Healthy, wholesome dishes that will keep you on the right dietary track, from DOMINI KEMP.
I DON’T KNOW how much longer I can keep up this healthy eating malarkey. When I said I was serving a fruit crumble for dessert, with no butter, flour or brown sugar, I was nearly chased out of the village by a screaming sister, child and bloke, holding pitchforks and torches. I felt like Shrek being chased into the low-fat swamp.
It’s just that I spent a good portion of Christmas eating cheese and onion crisps and drinking white wine. I am not a food snob, but I am pretty disciplined about junk food, or at least I was until Christmas. You see, there was a child invasion and the grown-ups kept buying “treats” for the kids, then scoffing the lot and blaming the other children for not sharing. It was a dreadful carry-on. But, my goodness, there was something very nostalgic about the smelly, cheesy, crispy taste of the 1980s. Forget posh canapés, just open a bag of cheese and onion in 2009, is what I say.
But, for the time being, I reckon we should all purge and tighten our belts in January and wait until St Valentine’s Day to splurge. But, as a small pre-emptor, I made a good-for-you, meaty stew. Once the troops tasted both these dishes, there was some reprieve. The venison stew is nutritionally sound because, like most red meat, venison is a source of protein, zinc, iron and selenium. The good news is that it is lower in fat and calories than beef; in fact, venison has about one-third the fat. Yes, there is half a bottle of vino in there, but this recipe makes enough to feed six, and even if you’re off the booze, after cooking the stew for a few hours, there will be no alcohol left in the pot – just good flavours.
The fruit crumble is probably nicer as a breakfast treat, but I was genuinely shocked when this recipe worked out. I really thought it was going to be minging, but in fact, it was more than pleasant.
I am conscientious when it comes to reading labels on food, and when I buy muesli, I always look for ones that don’t contain oil. Muesli is a high-calorie food and one that you can’t eat loads of, just because you think it’s healthy. Always try and buy ones that don’t contain oil or sugar. Or you could make your own. Just get some rolled oats, a handful of raisins and other dried fruits, some nuts and leave it at that. Hey presto, healthy grub. Providing you buy the right kind of muesli, this dessert is wheat-free and dairy-free.
Venison stew with mushrooms, Jerusalem artichokes and cranberries (serves 6)
We used haunch of venison for this, but really any cut will do.
2 tbsp olive oil
2 onions, peeled and finely chopped
1 kg venison, diced
Few sprigs of thyme
Salt and pepper
300g mushrooms, chopped
½ bottle red wine
500ml vegetable stock or water
4 cloves garlic, peeled and sliced
50g dried cranberries
200g Jerusalem artichokes, peeled and cut in half
Heat the olive oil in a large saucepan and sweat the onion over a high heat until it is just starting to colour. Keep the heat high, add the venison and let it brown. After five minutes, add the thyme and season with salt and pepper. Add the mushrooms, and try and get some colour on them. Add the wine, stock, garlic and cranberries.
Bring up to a simmer, cover with a lid and cook for 30 minutes.

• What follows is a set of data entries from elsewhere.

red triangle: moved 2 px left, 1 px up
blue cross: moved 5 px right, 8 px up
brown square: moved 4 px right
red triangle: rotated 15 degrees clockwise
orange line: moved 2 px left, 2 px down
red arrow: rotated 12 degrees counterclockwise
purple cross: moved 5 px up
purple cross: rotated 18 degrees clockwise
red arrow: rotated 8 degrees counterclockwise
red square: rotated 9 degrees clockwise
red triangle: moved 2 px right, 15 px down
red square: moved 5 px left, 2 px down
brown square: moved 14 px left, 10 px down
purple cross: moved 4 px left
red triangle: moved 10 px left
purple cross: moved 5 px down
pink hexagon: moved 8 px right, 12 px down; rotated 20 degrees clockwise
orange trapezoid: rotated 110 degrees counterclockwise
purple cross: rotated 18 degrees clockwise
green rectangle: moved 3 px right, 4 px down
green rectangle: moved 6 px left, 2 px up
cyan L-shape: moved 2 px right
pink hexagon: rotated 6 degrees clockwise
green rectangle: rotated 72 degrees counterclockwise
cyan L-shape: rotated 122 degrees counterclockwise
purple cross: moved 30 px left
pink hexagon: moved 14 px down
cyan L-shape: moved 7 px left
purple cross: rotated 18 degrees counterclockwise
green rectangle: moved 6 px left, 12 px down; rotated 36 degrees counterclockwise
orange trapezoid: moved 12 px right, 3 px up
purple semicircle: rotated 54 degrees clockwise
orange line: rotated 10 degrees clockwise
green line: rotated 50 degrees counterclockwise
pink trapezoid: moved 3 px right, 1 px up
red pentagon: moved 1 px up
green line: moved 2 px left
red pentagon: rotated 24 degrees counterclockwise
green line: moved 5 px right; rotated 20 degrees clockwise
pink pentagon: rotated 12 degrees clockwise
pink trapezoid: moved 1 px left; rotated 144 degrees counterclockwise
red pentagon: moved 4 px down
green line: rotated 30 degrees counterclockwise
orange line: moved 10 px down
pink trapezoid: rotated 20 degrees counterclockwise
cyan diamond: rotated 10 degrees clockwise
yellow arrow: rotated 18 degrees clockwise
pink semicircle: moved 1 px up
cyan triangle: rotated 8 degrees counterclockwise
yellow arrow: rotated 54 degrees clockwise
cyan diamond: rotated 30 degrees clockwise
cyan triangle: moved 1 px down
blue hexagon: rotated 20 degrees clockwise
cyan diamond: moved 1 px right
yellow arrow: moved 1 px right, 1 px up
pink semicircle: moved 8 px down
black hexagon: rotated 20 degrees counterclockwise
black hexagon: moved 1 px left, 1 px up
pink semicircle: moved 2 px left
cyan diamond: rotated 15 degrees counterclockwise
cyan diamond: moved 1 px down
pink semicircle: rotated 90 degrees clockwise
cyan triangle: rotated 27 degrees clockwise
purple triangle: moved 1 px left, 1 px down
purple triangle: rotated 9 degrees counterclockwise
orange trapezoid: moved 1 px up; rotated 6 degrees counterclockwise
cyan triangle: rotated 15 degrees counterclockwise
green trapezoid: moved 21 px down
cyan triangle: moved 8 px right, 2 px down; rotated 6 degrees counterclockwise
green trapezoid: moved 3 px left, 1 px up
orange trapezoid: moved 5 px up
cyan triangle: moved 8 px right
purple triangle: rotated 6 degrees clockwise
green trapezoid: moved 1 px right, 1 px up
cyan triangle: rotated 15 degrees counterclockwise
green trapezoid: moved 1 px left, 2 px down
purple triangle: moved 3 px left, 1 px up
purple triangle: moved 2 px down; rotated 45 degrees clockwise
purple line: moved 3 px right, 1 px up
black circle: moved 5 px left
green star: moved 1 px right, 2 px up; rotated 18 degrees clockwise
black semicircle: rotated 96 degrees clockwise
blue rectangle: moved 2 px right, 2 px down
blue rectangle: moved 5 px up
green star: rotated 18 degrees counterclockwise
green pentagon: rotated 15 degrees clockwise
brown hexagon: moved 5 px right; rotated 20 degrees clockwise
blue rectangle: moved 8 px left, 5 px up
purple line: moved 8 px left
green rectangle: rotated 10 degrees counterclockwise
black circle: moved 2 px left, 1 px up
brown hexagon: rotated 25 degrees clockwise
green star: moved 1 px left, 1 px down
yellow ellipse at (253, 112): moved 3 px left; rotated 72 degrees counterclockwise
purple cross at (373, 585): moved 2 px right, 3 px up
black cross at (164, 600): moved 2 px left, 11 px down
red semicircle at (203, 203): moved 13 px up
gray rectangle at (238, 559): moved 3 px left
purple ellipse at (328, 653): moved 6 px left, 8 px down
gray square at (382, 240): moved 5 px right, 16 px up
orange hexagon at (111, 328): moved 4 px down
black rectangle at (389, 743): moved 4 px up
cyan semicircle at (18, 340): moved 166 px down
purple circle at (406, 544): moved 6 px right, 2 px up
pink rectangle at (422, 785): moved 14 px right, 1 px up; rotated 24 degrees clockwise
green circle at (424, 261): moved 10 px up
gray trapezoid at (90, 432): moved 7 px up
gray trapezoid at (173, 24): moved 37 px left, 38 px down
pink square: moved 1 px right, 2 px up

Add the artichokes, cover again, but only partially, and stew for at least another hour. Taste, season again and, once the venison is tender, allow it to cool slightly and serve with brown rice if you’re good, or buttery mash if you’re bad.
Apple, pear and muesli crumble (serves six to eight)
200ml apple juice
4 apples (we used Cox’s)
4 pears
1-2 tsp cinnamon (optional)
300g muesli
50ml olive oil
Few tablespoons of honey
Pre-heat an oven to 200 degrees/gas six. Pour the apple juice into a large bowl. Peel and dice the fruit and put it into the bowl with the apple juice, sprinkle with cinnamon and mix well. Transfer the fruit into a pyrex dish or something oven-proof.
Mix the muesli with the olive oil and sprinkle it on top of the fruit. Drizzle the honey on top of the muesli and bake for about 30 to 40 minutes, until the topping is starting to brown. Serve warm or cold, with yoghurt.